What is required: Reproduce exactly the line that contains "right back paw: (236, 685)" and all lines that follow it in the records below, ending with the last one.

Dataset entries
----

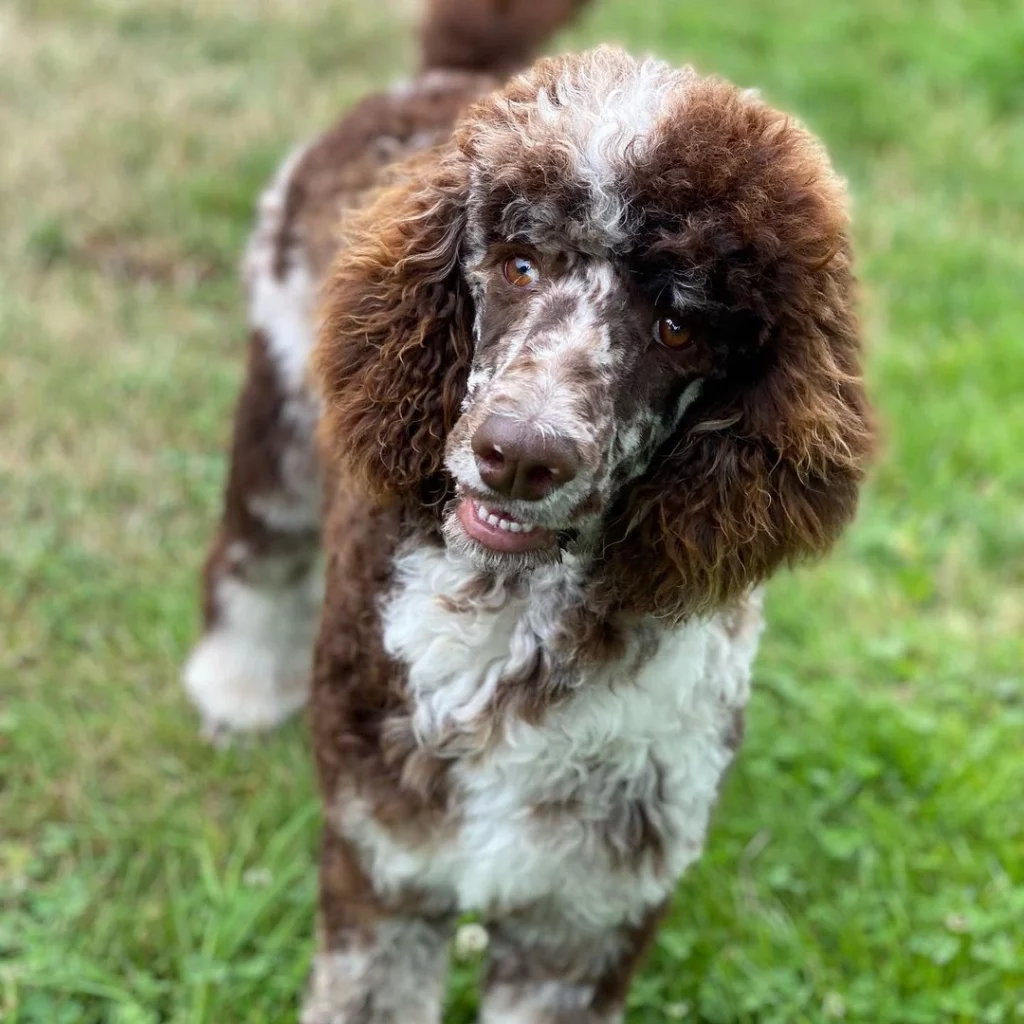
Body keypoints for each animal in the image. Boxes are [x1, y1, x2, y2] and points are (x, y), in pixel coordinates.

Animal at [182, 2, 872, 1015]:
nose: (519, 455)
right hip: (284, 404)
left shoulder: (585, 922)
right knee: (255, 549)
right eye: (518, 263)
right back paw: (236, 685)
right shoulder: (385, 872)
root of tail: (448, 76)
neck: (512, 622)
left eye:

----

Exercise result:
right back paw: (236, 685)
right shoulder: (385, 872)
root of tail: (448, 76)
neck: (512, 622)
left eye:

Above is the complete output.